When the makers of Soul decided on a black jazz musician as their protagonist, they began a process that was as enlightening as it was involved.
Director and co-writer Pete Docter admits he was “blind to the far-reaching effects of that decision and how important it was to drill down into the details of what makes that authentic. We brought in a great deal of people to help, starting with [co-director and co-writer] Kemp Powers.”
But, Docter adds, “There was not often consensus, so a lot of the time the trick was discerning what is personal taste and specific to this one person and what is actually part of the reality.”
While Pixar has used ‘culture trusts’ to advise on projects before, this time it formed both an internal trust and a group of external consultants, among them jazz musicians such as Herbie Hancock and Jon Batiste (who also provided the film’s original jazz compositions and arrangements) and anthropologist and educator Johnnetta Betsch Cole.
For the internal trust, says producer Dana Murray, “We wanted to make sure we were pulling in a diverse group from around the studio — meaning having gender balance and age balance and people from different jobs around the studio.”
Powers was part of both groups and knew the resulting discussions would be lively.
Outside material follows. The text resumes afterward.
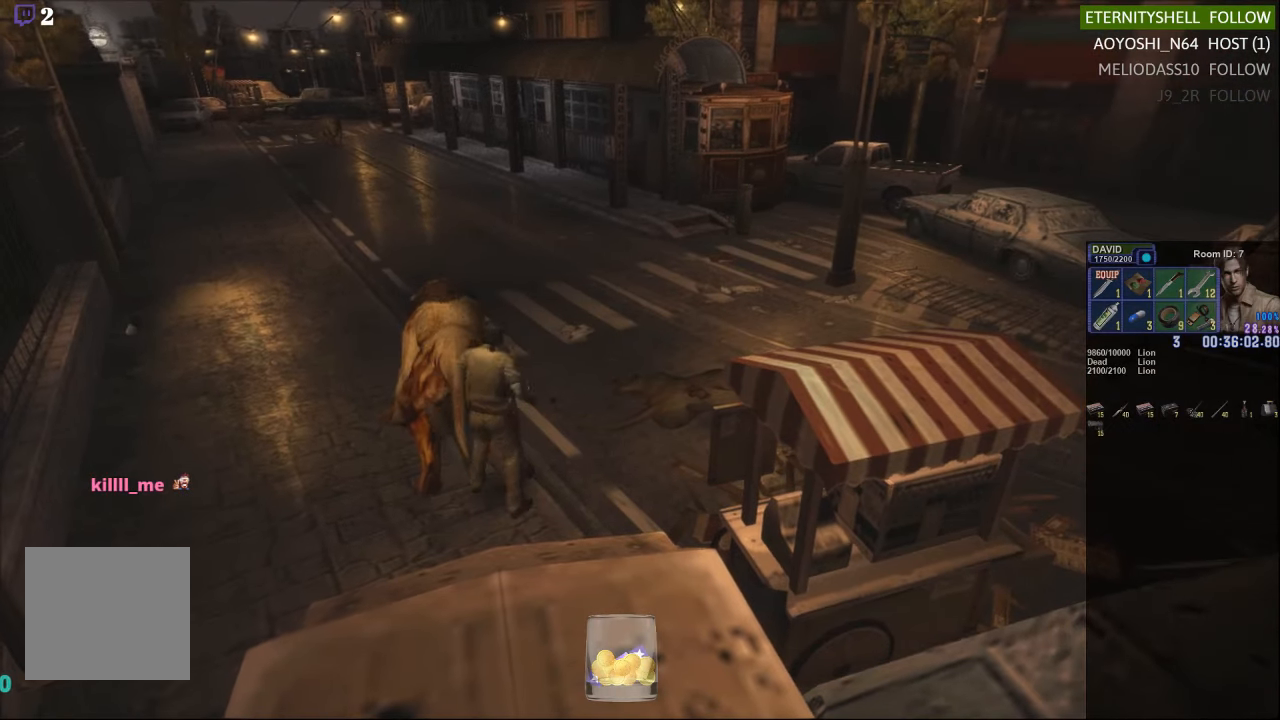
{"buttons": ["L1", "R1", "DPAD_RIGHT"], "left_stick": "center", "right_stick": "center", "events": [[104, "B", "down"], [229, "B", "up"], [292, "DPAD_RIGHT", "down"], [292, "L1", "down"]]}
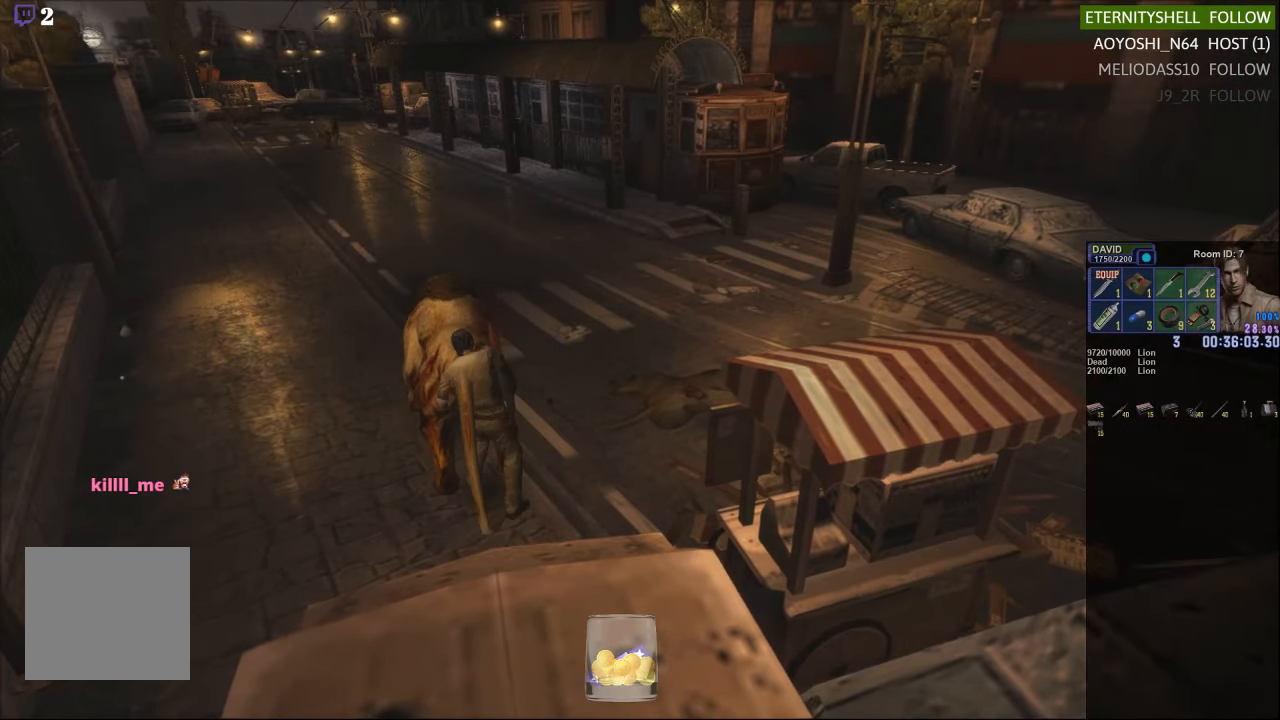
{"buttons": ["L1", "R1", "DPAD_RIGHT"], "left_stick": "center", "right_stick": "center", "events": []}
Often, he suggests, such groups are formed “in hopes of getting things rubber-stamped. And that was not the case here. In many cases the culture trust slowed things down and forced us to go back to the drawing board on a lot of elements of the film — everything from character design to some of the key story points. It was an incredibly useful but at times somewhat painful process.”
The design of characters including protagonist Joe and Dorothea, the film’s fictional jazz legend, was one area of debate. “There were questions about the line between stylisation and negative caricature, particularly based on the negative history of the portrayal of black people in animation,” Powers explains.
“All of Pete’s films contain highly stylised characters, but [on Soul] he had to adjust his design aesthetic because just pushing one or two features to the extreme wasn’t going to work with black characters. It would push them into the realm of negative caricature.”
Powers also pitched new characters and rethought existing characters, such as the sweet-voiced subway busker who was originally imagined as a homeless man but in the finished film became a talented army vet.
The co-director even introduced an entire scene into the story to up the cultural authenticity, having Joe visit his barbershop to prepare for his big audition in Dorothea’s band.
“As I told Pete,” says Powers recalling his initial visit to Pixar to discuss joining the Soul writing team, “if I couldn’t have gotten an appointment with my barber before they asked me to the interview, I wouldn’t have come to the interview.”